Court Opinion

ID: 9729448
Source: CourtListenerOpinion
Date Created: 2023-08-26 14:36:04.778653+00
Date Added: 2024-06-11T18:25:58.257557
License: Public Domain

CHIEF JUSTICE FREEMAN, dissenting: I respectfully dissent. The majority concludes that an attorney’s obligation to follow the Rules of Professional Responsibility should not be the foundation for a claim of retaliatory discharge. I note that, in resolving this issue, the majority relies primarily on our 1991 decision in Balla v. Gambro, Inc., 145 Ill. 2d 492 (1991), which involved an in-house attorney’s attempt to sue his corporate employer for retaliatory discharge after the attorney advised his employer that it failed to comply with certain federal regulations promulgated by the Federal Food and Drug Administration. I dissented in Balia, arguing, inter alia, that the court’s confidence in the Rules’ existence as a shield from an employer’s illegal acts was unwise and misplaced.

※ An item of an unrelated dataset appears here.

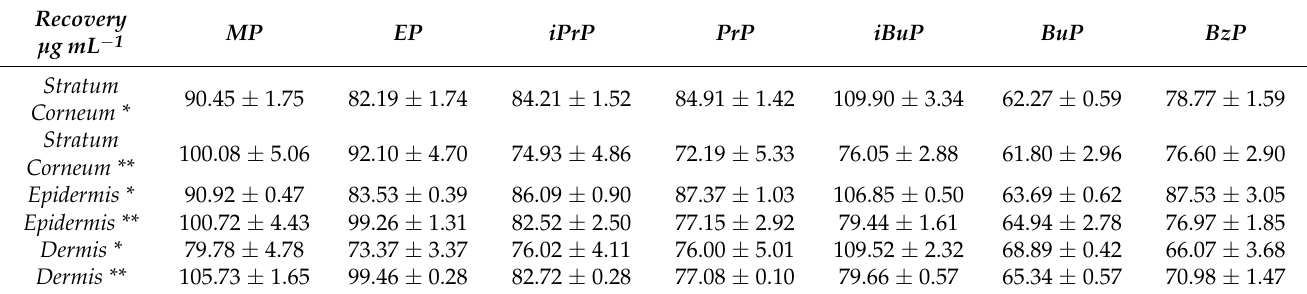
Table 2. Recovery of Parabens (PBs) from each isolated skin layers: Stratum corneum, Epidermis,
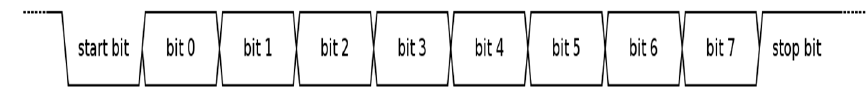
Figure 2. Example universal asynchronous receiver-transmitter (UART) data format.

I warned then that the court’s decision did “nothing to encourage respect for the law by corporate employers nor [did it] encourage respect by attorneys for their ethical obligations.” Balla, 145 Ill. 2d at 516 (Freeman, J., dissenting). Seven years later, these concerns unfortunately still ring true, as the facts in this case sadly demonstrate. Nevertheless, my colleagues today now extend the Balia holding to law firms and their employee attorneys. Thus, one class of employees in this state, attorneys, has been stripped of a remedy which Illinois clearly affords to all other employees in such “whistle-blowing” situations. Today’s opinion serves as yet another reminder to the attorneys in this state that, in certain circumstances, it is economically more advantageous to keep quiet than to follow the dictates of the Rules of Professional Conduct. For this reason, and the reasons expressed in my dissent in Balia, I would answer the certified question in the negative and would affirm the judgments of both the appellate and circuit courts.